**Work task:**
Transcribe every line of the rows below character for character, keeping each line break where it falls.

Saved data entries
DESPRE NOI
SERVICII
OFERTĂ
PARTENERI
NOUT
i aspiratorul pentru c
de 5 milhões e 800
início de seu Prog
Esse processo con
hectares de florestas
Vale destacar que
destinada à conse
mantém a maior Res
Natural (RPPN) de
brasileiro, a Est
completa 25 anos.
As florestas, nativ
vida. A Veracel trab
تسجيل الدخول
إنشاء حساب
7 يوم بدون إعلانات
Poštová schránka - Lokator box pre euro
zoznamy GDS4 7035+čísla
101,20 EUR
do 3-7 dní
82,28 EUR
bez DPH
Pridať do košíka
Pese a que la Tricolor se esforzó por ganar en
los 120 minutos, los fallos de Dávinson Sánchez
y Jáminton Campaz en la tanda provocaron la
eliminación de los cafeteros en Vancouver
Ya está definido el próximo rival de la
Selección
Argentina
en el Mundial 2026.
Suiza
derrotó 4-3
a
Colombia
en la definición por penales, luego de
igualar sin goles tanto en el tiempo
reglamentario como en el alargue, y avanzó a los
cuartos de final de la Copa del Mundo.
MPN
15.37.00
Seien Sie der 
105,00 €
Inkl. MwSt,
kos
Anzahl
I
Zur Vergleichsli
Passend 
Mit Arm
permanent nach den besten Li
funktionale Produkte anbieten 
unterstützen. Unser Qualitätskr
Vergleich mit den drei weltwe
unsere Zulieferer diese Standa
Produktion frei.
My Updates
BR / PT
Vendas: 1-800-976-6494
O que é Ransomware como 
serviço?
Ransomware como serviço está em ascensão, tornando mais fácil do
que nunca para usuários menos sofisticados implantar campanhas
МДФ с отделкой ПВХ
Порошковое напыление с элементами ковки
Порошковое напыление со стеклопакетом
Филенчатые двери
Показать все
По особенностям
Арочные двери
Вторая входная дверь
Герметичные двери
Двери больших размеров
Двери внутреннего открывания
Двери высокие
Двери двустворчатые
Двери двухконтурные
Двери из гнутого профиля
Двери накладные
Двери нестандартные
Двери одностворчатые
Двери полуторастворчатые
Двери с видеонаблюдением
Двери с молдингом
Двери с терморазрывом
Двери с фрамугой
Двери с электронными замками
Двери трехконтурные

**Expected output:**
DESPRE NOI
SERVICII
OFERTĂ
PARTENERI
NOUT
i aspiratorul pentru c
de 5 milhões e 800
início de seu Prog
Esse processo con
hectares de florestas
Vale destacar que
destinada à conse
mantém a maior Res
Natural (RPPN) de
brasileiro, a Est
completa 25 anos.
As florestas, nativ
vida. A Veracel trab
تسجيل الدخول
إنشاء حساب
7 يوم بدون إعلانات
Poštová schránka - Lokator box pre euro
zoznamy GDS4 7035+čísla
101,20 EUR
do 3-7 dní
82,28 EUR
bez DPH
Pridať do košíka
Pese a que la Tricolor se esforzó por ganar en
los 120 minutos, los fallos de Dávinson Sánchez
y Jáminton Campaz en la tanda provocaron la
eliminación de los cafeteros en Vancouver
Ya está definido el próximo rival de la
Selección
Argentina
en el Mundial 2026.
Suiza
derrotó 4-3
a
Colombia
en la definición por penales, luego de
igualar sin goles tanto en el tiempo
reglamentario como en el alargue, y avanzó a los
cuartos de final de la Copa del Mundo.
MPN
15.37.00
Seien Sie der 
105,00 €
Inkl. MwSt,
kos
Anzahl
I
Zur Vergleichsli
Passend 
Mit Arm
permanent nach den besten Li
funktionale Produkte anbieten 
unterstützen. Unser Qualitätskr
Vergleich mit den drei weltwe
unsere Zulieferer diese Standa
Produktion frei.
My Updates
BR / PT
Vendas: 1-800-976-6494
O que é Ransomware como 
serviço?
Ransomware como serviço está em ascensão, tornando mais fácil do
que nunca para usuários menos sofisticados implantar campanhas
МДФ с отделкой ПВХ
Порошковое напыление с элементами ковки
Порошковое напыление со стеклопакетом
Филенчатые двери
Показать все
По особенностям
Арочные двери
Вторая входная дверь
Герметичные двери
Двери больших размеров
Двери внутреннего открывания
Двери высокие
Двери двустворчатые
Двери двухконтурные
Двери из гнутого профиля
Двери накладные
Двери нестандартные
Двери одностворчатые
Двери полуторастворчатые
Двери с видеонаблюдением
Двери с молдингом
Двери с терморазрывом
Двери с фрамугой
Двери с электронными замками
Двери трехконтурные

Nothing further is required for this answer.